* Task requirements *
1) Translate this sentence from the mailing-list message on transparent hugepage support into Spanish: "So long as there's a reasonable chance of success, and a reasonable fallback on failure, it's fine."
2) Write the next part of the mailing-list message on transparent hugepage support, picking up after its last line.
___ Page extract ___
From mboxrd@z Thu Jan  1 00:00:00 1970
Return-Path: <owner-linux-mm@kvack.org>
Received: from mail137.messagelabs.com (mail137.messagelabs.com [216.82.249.19])
	by kanga.kvack.org (Postfix) with SMTP id A4E726B01EF
	for <linux-mm@kvack.org>; Mon, 12 Apr 2010 05:26:25 -0400 (EDT)
Date: Mon, 12 Apr 2010 19:26:15 +1000
From: Nick Piggin <npiggin@suse.de>
Subject: Re: [PATCH 00 of 41] Transparent Hugepage Support #17
Message-ID: <20100412092615.GY5683@laptop>
References: <4BC0DE84.3090305@redhat.com>
 <20100411104608.GA12828@elte.hu>
 <4BC1B2CA.8050208@redhat.com>
 <20100411120800.GC10952@elte.hu>
 <20100412060931.GP5683@laptop>
 <4BC2BF67.80903@redhat.com>
 <20100412071525.GR5683@laptop>
 <4BC2CF8C.5090108@redhat.com>
 <20100412082844.GU5683@laptop>
 <4BC2E1D6.9040702@redhat.com>
MIME-Version: 1.0
Content-Type: text/plain; charset=us-ascii
Content-Disposition: inline
In-Reply-To: <4BC2E1D6.9040702@redhat.com>
Sender: owner-linux-mm@kvack.org
To: Avi Kivity <avi@redhat.com>
Cc: Ingo Molnar <mingo@elte.hu>, Mike Galbraith <efault@gmx.de>, Jason Garrett-Glaser <darkshikari@gmail.com>, Andrea Arcangeli <aarcange@redhat.com>, Linus Torvalds <torvalds@linux-foundation.org>, Pekka Enberg <penberg@cs.helsinki.fi>, Andrew Morton <akpm@linux-foundation.org>, linux-mm@kvack.org, Marcelo Tosatti <mtosatti@redhat.com>, Adam Litke <agl@us.ibm.com>, Izik Eidus <ieidus@redhat.com>, Hugh Dickins <hugh.dickins@tiscali.co.uk>, Rik van Riel <riel@redhat.com>, Mel Gorman <mel@csn.ul.ie>, Dave Hansen <dave@linux.vnet.ibm.com>, Benjamin Herrenschmidt <benh@kernel.crashing.org>, Mike Travis <travis@sgi.com>, KAMEZAWA Hiroyuki <kamezawa.hiroyu@jp.fujitsu.com>, Christoph Lameter <cl@linux-foundation.org>, Chris Wright <chrisw@sous-sol.org>, bpicco@redhat.com, KOSAKI Motohiro <kosaki.motohiro@jp.fujitsu.com>, Balbir Singh <balbir@linux.vnet.ibm.com>, Arnd Bergmann <arnd@arndb.de>, "Michael S. Tsirkin" <mst@redhat.com>, Peter Zijlstra <peterz@infradead.org>, Johannes Weiner <hannes@cmpxchg.org>, Daisuke Nishimura <nishimura@mxp.nes.nec.co.jp>
List-ID: <linux-mm.kvack.org>

On Mon, Apr 12, 2010 at 12:03:18PM +0300, Avi Kivity wrote:
> On 04/12/2010 11:28 AM, Nick Piggin wrote:
> >
> >>We use the "try" tactic extensively.  So long as there's a
> >>reasonable chance of success, and a reasonable fallback on failure,
> >>it's fine.
___ Raw records ___
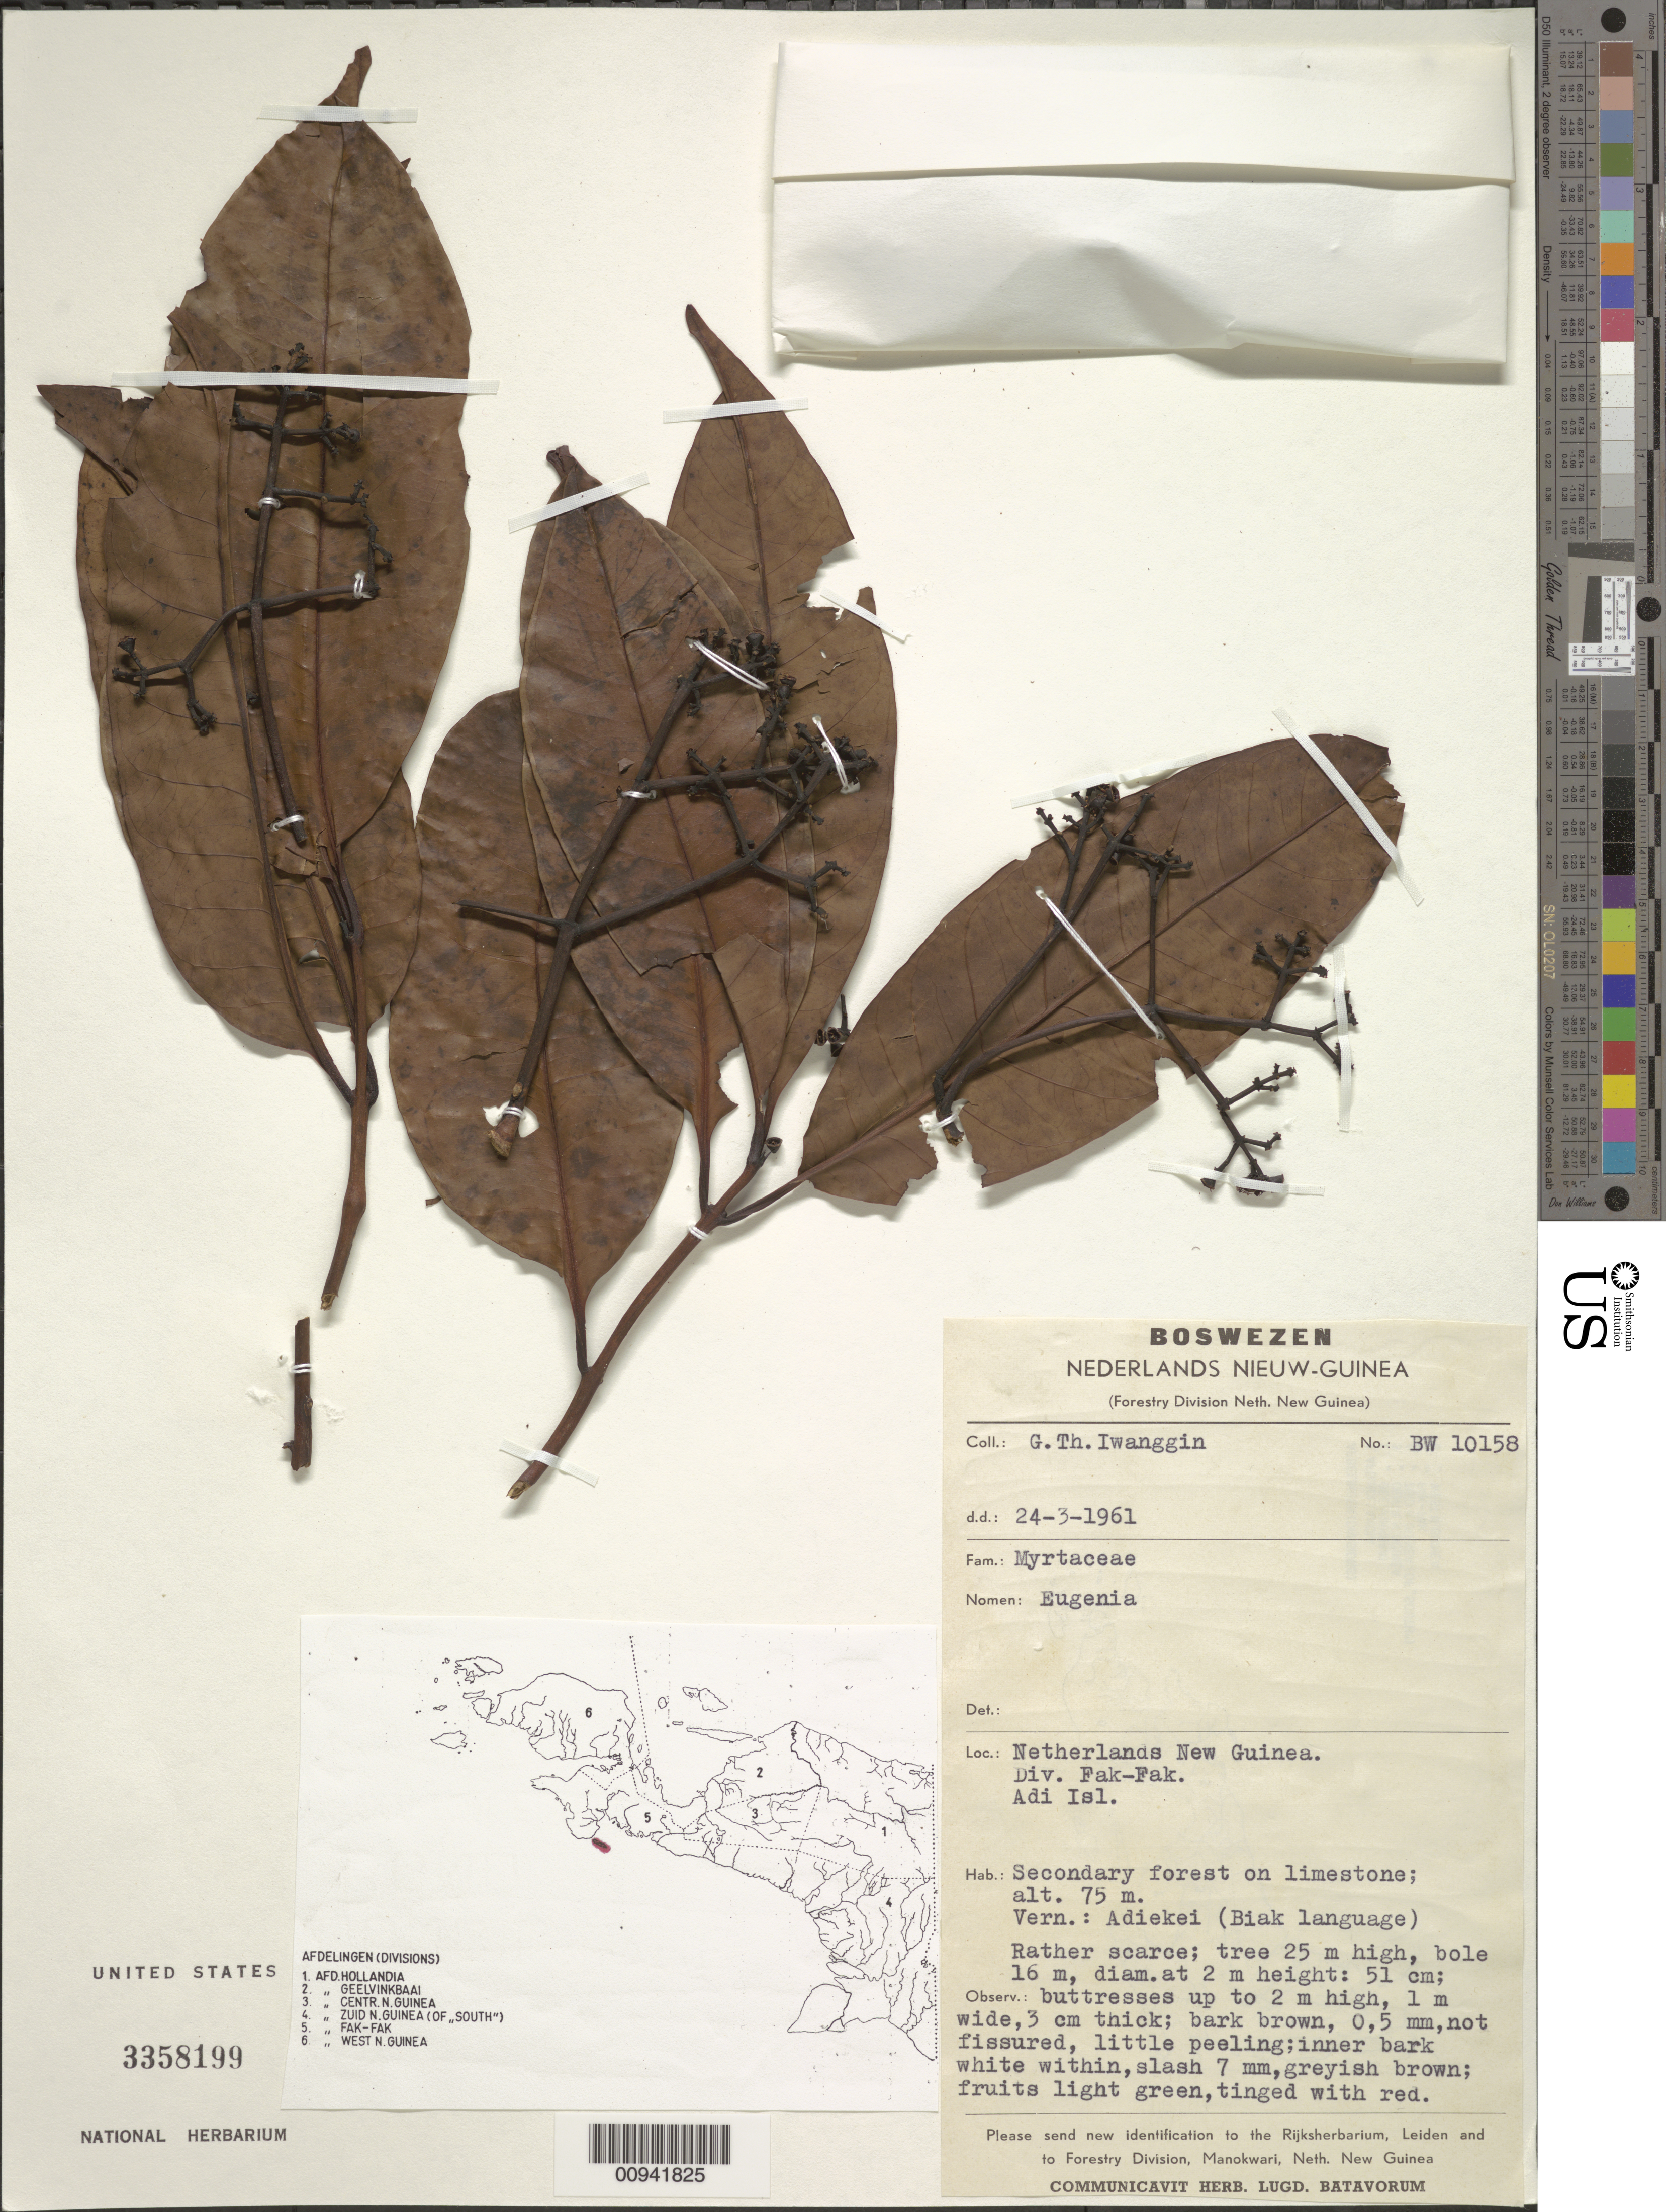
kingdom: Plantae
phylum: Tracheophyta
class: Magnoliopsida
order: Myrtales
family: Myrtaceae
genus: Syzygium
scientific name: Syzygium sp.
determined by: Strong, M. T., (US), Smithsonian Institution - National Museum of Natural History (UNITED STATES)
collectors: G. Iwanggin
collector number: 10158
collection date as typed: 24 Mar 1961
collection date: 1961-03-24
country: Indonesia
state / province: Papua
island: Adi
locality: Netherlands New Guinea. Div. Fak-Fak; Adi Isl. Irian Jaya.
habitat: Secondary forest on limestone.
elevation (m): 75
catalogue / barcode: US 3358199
___
* Results for each task *
1) Mientras haya una probabilidad razonable de éxito y una alternativa razonable en caso de fallo, está bien.

2)
> >>
> >>Do you think we won't have reasonable success rates?  Why?
> >After the memory is fragmented? It's more or less irriversable. So
> >success rates (to fill a specific number of huges pages) will be fine
> >up to a point. Then it will be a continual failure.
> 
> So we get just a part of the win, not all of it.

It can degrade over time. This is the difference. Two idencial workloads
may have performance X and Y depending on whether uptime is 1 day or 20
days.

 
> >Sure, some workloads simply won't trigger fragmentation problems.
> >Others will.
> 
> Some workloads benefit from readahead.  Some don't.  In fact,
> readahead has a higher potential to reduce performance.
> 
> Same as with many other optimizations.

Do you see any difference with your examples and this issue?

 
> >>Why?  If you can isolate all the pointers into the dentry, allocate
> >>the new dentry, make the old one point into the new one, hash it,
> >>move the pointers, drop the old dentry.
> >>
> >>Difficult, yes, but insane?
> >Yes.
> 
> Well, I'll accept what you say since I'm nowhere near as familiar
> with the code.  But maybe someone insane will come along and do it.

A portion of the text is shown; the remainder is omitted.